A doença se revela em sintomas como aumento do stress e da ansiedade. Isso pode explicar uma estatística da empresa de que a média mundial de utilização chega a mais de 6 horas por dia de cada usuário (no Brasil, em um ano, houve aumento de 28 minutos para 2 horas e 24 minutos por dia). Será, realmente, que alguém colocaria seu perfil do face no fogo para dizer que passar um terço do dia útil relatando o que acontece nos outros dois terços é um sintoma de saúde psíquica, e não o oposto? Mas como o elemento apaziguador pode estar facilmente à mão, sem ilegalidades ou intermediários, não fica configurado o vício tradicional das drogas, tão condenado socialmente.

Americanos já são diagnosticados com “fadiga facebook”

Uma ansiedade de ficar sempre plugado para sufocar a impressão de que se está perdendo algo. Décadas atrás, não se podia perder alguma coisa interessante ou, para entrar em uma tautologia, não se podia perder o que era imperdível. Agora, não se sabe responder mais à pergunta: na internet, o que é imperdível?

O doutor em filosofia e articulista do jornal Folha de São Paulo, Luiz Felipe Pondé, que mantém uma conta no facebook, tem uma opinião crítica, que chega ao limite do sarcasmo. Para tratar com muito boa vontade a forma como ele adjetiva o fenômeno “redes sociais”, pode-se dizer que é uma “absurda bobagem”. Ele considera uma usina de frivolidades, com frases como “eu vou ao banheiro”, “vomitei”, que “expõe de forma obscena o fato de que gostamos de falar mal dos outros”. Ao retirar o que ele chama de histeria típica quando o assunto é rede social sobra apenas uma tentativa de fugir da monotonia com uma avalanche de banalidades da espécie.

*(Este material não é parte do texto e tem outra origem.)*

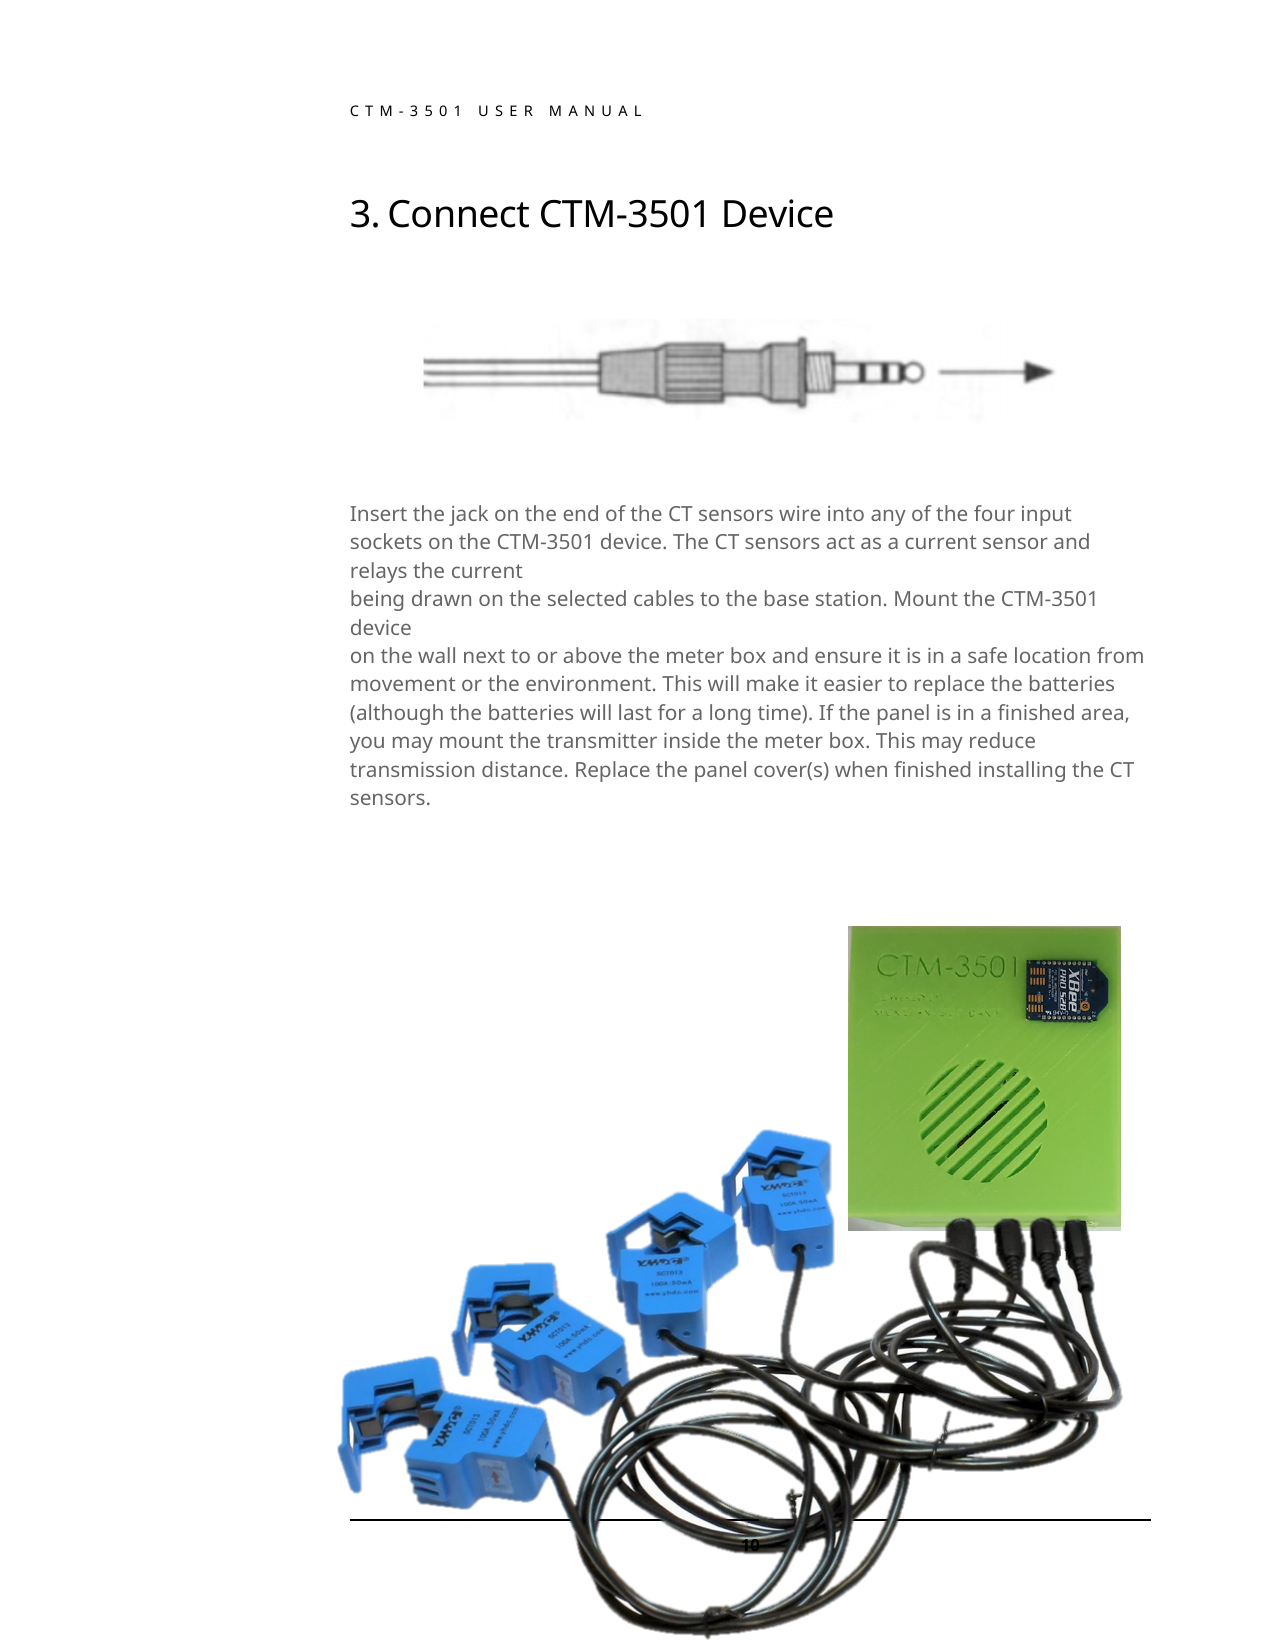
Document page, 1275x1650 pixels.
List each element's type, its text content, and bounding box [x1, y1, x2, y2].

text (although the batteries will last for a long time). If the panel is in a finished area, you may mount the transmitter inside the meter box. This may reduce transmission distance. Replace the panel cover(s) when finished installing the CT sensors. [349, 698, 1151, 812]
picture [332, 926, 1133, 1647]
text Connect CTM-3501 Device [349, 187, 1151, 238]
text on the wall next to or above the meter box and ensure it is in a safe location from movement or the environment. This will make it easier to replace the batteries [349, 641, 1151, 698]
text Insert the jack on the end of the CT sensors wire into any of the four input sockets on the CTM-3501 device. The CT sensors act as a current sensor and relays the current [349, 499, 1151, 584]
picture [424, 319, 1060, 422]
text being drawn on the selected cables to the base station. Mount the CTM-3501 device [349, 584, 1151, 641]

Vale reproduzir um texto da editora da revista Época online, Letícia Sorg, que aparentemente por um acaso teve um insight sobre o turbilhão a que os seduzidos pelo face são tragados e não percebem:

Neste fim de semana tomei um susto ao olhar a caixa de e-mail. O Facebook tinha me escrito.

“Olá, Letícia, você não acessou o Facebook nos últimos dias; várias coisas aconteceram na sua ausência.”

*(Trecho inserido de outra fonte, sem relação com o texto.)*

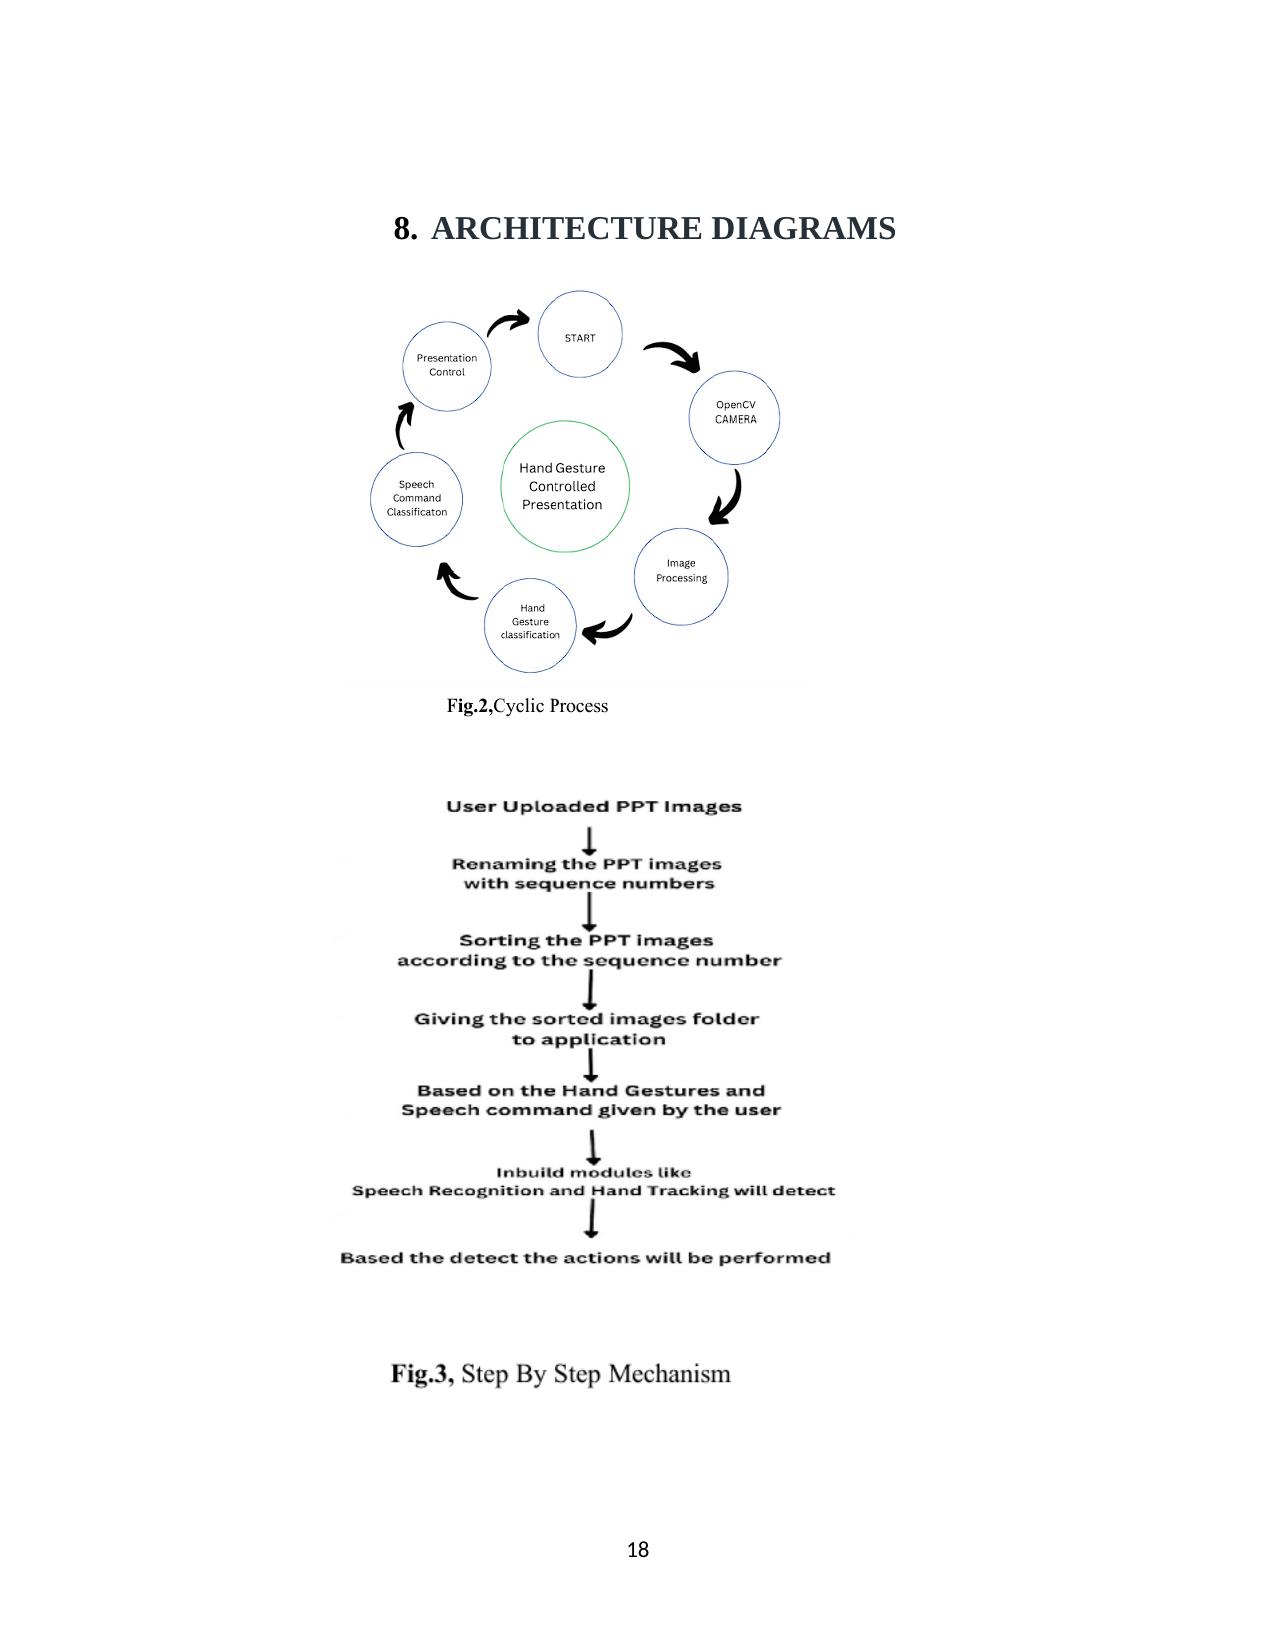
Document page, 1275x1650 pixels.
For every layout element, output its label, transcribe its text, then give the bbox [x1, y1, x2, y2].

picture [293, 266, 819, 726]
list ARCHITECTURE DIAGRAMS [127, 208, 1162, 247]
picture [285, 788, 859, 1413]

De fato. Vários amigos – muito ou nada próximos – dividiram seus pensamentos, suas atividades, suas fotos. Suas alegrias, tristezas, reclamações. Seus gostos e desgostos. E eu não estava lá para ler.

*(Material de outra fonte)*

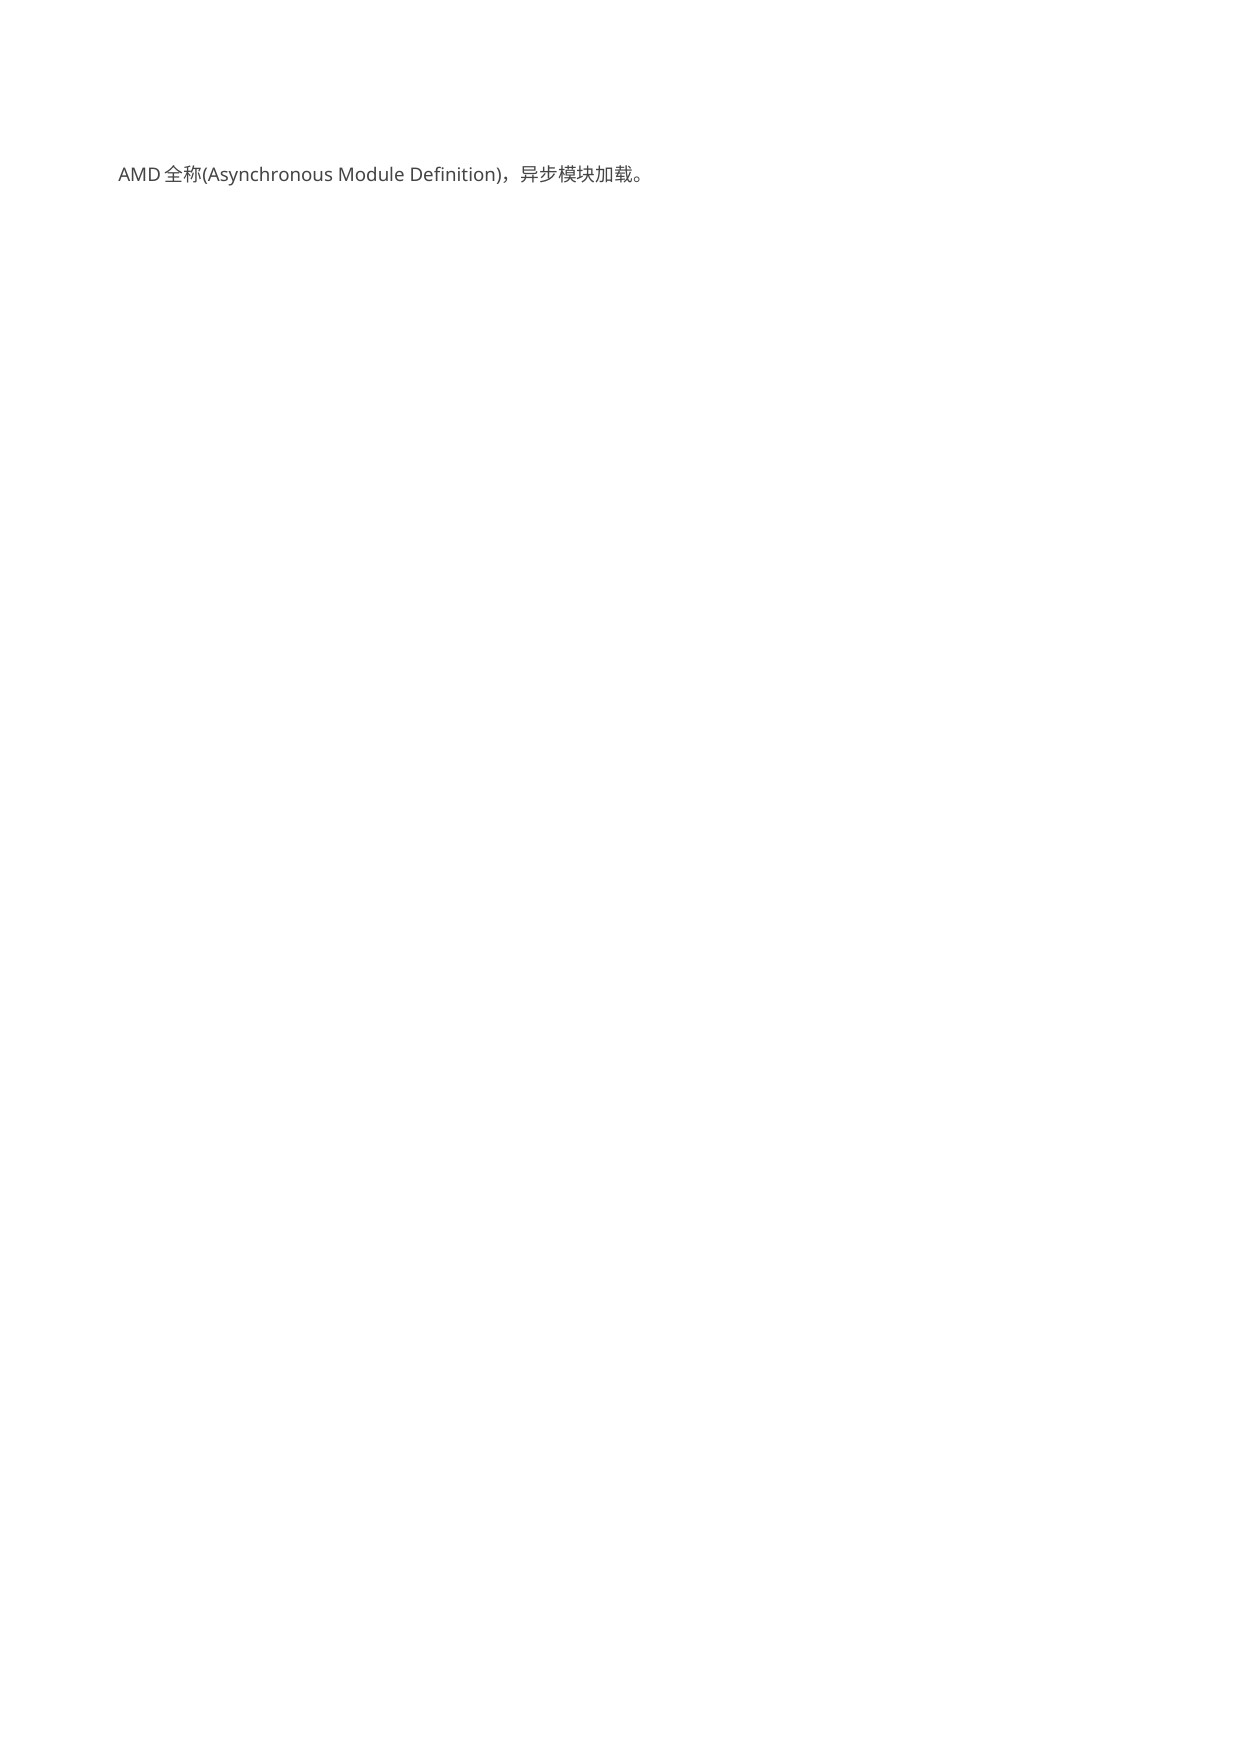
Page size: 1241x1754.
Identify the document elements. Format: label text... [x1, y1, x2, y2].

text AMD全称(Asynchronous Module Definition)，异步模块加载。 [110, 151, 1158, 191]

Pensei: “Que bom”. Cogitei até responder à mensagem automática: “Olá, Facebook, várias coisas aconteceram na minha vida na sua ausência.”

Ficar um pouco consigo mesmo, lendo, refletindo, meditando, numa fila de cinema, na sala de espera do dentista, não significa, necessariamente, solidão. Só que este é um assunto que vale ponderações futuras. A questão é perceber se a massa de usuários (hoje, 800 milhões, em breve 1 bilhão) está realmente criando novas demandas de existência ou simplesmente tentando evitar esses cruciais instantes de auto-encontro.

Quando você perceber que alguma pessoa próxima está dedicando tempo demais ao Facebook, no computador, no celular, provavelmente fugindo daquele reflexivo momento que pode ser estar consigo mesmo, não se considere o estranho, o deslocado. Provavelmente, você ainda está suficientemente absorto pelas coisas reais para se enlevar por um canto de sereia ilustrado em moldura azul (não à toa uma cor com efeitos neutralizantes e anestésicos, que pode ter resultados hipnóticos no sistema nervoso central). E nisso, com certeza, você não vai estar só.

 

Um comentário sobre “Facebook: dois cliques de solidão

  1. Parabéns pela explanação, muito bom o texto e realista. Te confesso que ao ler determinadas partes minha pessoa aparecia em meio às letras e com certeza ao término do mesmo pude perceber que se faz necessário algumas mudanças. Ainda há tempo!